My idea was, pulling is done with the other four fingers, using one or two of them for controled braking is difficult to distinguish from the impulse of all 4 wanting to grip an pull when going through rough terrain.
Pushing could be done through good shape of grip, many tools like saws, power drills and other stuff have very good shapes as examples.
So, my thinking is to find out wether my thumb is doing something important already without me noticing it. If so, it wouldn’t work to use the thumb for braking.
If for my riding the thumb is so far unemployed, there would be enough strength for braking and propably good control to apply pressure aproprietly.
I’m courious to find a way to try this out, maybe changing brake-orientation 180°, but so far I havent started to go practical.
I would like to know if it is more intuitive to let my thumb do a differentiated job then braking with my index and/or middle finger.

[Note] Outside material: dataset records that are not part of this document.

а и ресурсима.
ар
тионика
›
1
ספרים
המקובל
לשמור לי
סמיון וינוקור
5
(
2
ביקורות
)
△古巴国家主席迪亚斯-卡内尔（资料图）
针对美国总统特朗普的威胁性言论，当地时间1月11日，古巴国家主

The reverse brake lever technique that everyone uses seems super weird to me. I don’t know how people get leverage to pull up on the handle or manage to not crush their fingers. The 90 degree fitting sounds interesting but I would rip out the cable inside a week. I have some pretty hard UPDs and the handle has a tendency to twist in loose terrain. I’ve hit my knee a bunch of times with my handle as minimal and narrow as it is. My new wheel is only a couple weeks old and I’ve already knocked it out of true and tension.
P.S. I figured I might as well link to part 2 of my handle video.

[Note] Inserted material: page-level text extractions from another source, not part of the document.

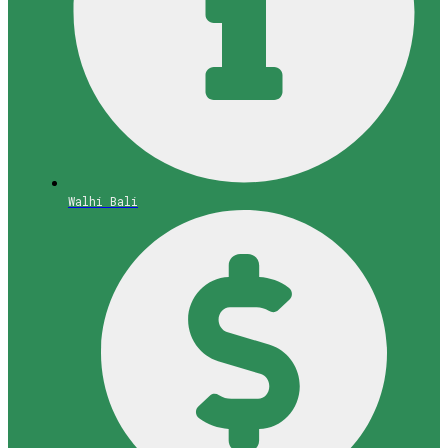
Walhi Bali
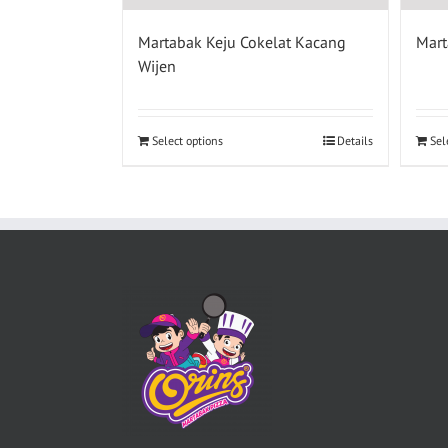
Martabak Keju Cokelat Kacang
Mart
Wijen
Select options
Details
Sel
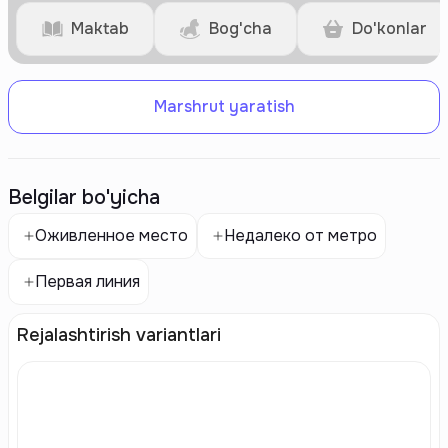
Maktab
Bog'cha
Do'konlar
Marshrut yaratish
Belgilar bo'yicha
Оживленное место
Недалеко от метро
Первая линия
Rejalashtirish variantlari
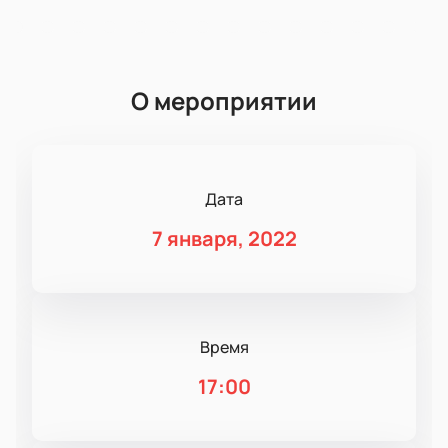
О мероприятии
Дата
7 января, 2022
Время
17:00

I have purchased mine at my local bike (unicycle part supply) store, and several off of ebay. I even got one to fit my old coda brake lever off ebay. It will help to know the threads on the existing fitting, but most are already waiting there for you.
Update:
with a bunch of used bar ends and some cutting and readjusting I went today for my first ride with the brake in position for the thumb. I’m not yet satisfied with the setup, I need to visit the bike-shop for more material to experiment with, but in general it worked.

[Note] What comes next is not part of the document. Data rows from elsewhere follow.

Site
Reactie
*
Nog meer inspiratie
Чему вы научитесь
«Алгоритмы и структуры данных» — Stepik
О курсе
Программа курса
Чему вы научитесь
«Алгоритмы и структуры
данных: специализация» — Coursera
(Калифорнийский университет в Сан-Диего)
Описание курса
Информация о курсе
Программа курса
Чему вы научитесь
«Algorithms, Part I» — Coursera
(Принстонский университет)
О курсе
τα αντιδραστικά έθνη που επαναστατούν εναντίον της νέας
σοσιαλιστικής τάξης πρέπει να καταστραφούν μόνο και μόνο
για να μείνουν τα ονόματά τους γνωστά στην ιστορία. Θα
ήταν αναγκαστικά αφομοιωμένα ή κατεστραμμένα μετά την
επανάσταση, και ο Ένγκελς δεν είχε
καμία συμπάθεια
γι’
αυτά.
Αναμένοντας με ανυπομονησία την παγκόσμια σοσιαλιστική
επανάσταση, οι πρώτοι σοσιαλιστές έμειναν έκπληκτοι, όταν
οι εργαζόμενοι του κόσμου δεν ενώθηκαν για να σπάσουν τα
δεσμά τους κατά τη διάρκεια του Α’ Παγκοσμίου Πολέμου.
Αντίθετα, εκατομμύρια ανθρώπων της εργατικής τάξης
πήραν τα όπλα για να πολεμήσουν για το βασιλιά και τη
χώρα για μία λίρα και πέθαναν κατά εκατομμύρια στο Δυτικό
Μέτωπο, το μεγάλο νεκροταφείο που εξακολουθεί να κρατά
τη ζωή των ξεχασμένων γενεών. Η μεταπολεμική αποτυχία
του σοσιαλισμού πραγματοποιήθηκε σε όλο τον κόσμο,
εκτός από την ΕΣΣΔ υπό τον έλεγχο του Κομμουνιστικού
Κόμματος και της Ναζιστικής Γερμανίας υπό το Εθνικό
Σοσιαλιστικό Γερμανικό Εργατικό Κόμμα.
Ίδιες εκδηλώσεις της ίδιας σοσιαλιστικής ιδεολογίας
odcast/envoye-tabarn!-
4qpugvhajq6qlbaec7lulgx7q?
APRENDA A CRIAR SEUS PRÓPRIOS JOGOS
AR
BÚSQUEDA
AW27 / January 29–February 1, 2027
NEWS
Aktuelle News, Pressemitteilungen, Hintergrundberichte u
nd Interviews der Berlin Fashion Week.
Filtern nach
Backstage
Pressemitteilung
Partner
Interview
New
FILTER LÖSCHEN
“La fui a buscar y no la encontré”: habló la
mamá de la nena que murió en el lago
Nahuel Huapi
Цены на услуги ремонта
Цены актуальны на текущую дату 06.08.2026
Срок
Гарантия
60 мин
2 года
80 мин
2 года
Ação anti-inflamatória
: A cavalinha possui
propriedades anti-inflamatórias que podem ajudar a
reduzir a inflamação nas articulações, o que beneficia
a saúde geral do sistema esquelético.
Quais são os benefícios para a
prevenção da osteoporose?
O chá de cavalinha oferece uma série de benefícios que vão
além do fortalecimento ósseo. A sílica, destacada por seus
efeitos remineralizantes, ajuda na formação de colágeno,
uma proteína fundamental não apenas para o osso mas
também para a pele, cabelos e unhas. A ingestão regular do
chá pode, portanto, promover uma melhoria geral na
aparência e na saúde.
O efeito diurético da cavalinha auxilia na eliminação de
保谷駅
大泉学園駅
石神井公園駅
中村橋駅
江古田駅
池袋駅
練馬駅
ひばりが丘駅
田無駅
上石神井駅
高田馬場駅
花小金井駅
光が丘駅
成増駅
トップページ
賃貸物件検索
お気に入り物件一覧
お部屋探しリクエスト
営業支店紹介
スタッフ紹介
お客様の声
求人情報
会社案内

When I have a solution I’m ok with pictures will come.
My idea is to ride like this for maybe a month or two, so I will get used to this, and then change back to normal braking position to see what it will feel like in comparison.
I`m planning to move the grip closer to the saddle, but so far this is a setup I like to ride, with the material I have. It’s quite a puzzle with those bar ends and their odd angles and shapings to place things the way you want them to …
I wonder why you feel the need to use the “one” thumb that allows you to grip very solid to the handle instead of using one of the “four” (or more) fingers to operate the brake while your opposing thumb is left to do what it’s best at?
I can brake with any one or several of my four fingers with absolute control all while maintaining a solid grip on the handle.
While braking with your thumb, your grip is surely compromised.
Well, I’m not even near having absolute control, so I go for every help (or imagination of) I can find
Why I started this?
because I had the thought and wanted to know what it would be like
because at the moment for me it feels like gripping the bar for ride-control and working the lever with any of my 4 fingers for brake-control are conflicting activities. For the last months I felt somewhat stressed by this and found that for the practice I had the progress seemed little, so I would like to try a different approach.
Thanks for the comment about thumb braking and grip strength !
Made me think more into detail on that. To distinguish between base joint + the meaty part, wanting to optimise grip-design so this can maintain a firm hold on one side, and middle and distant joint to move for the brake lever. So I will keep that in mind when positioning the brake or thinking about other types of brake levers.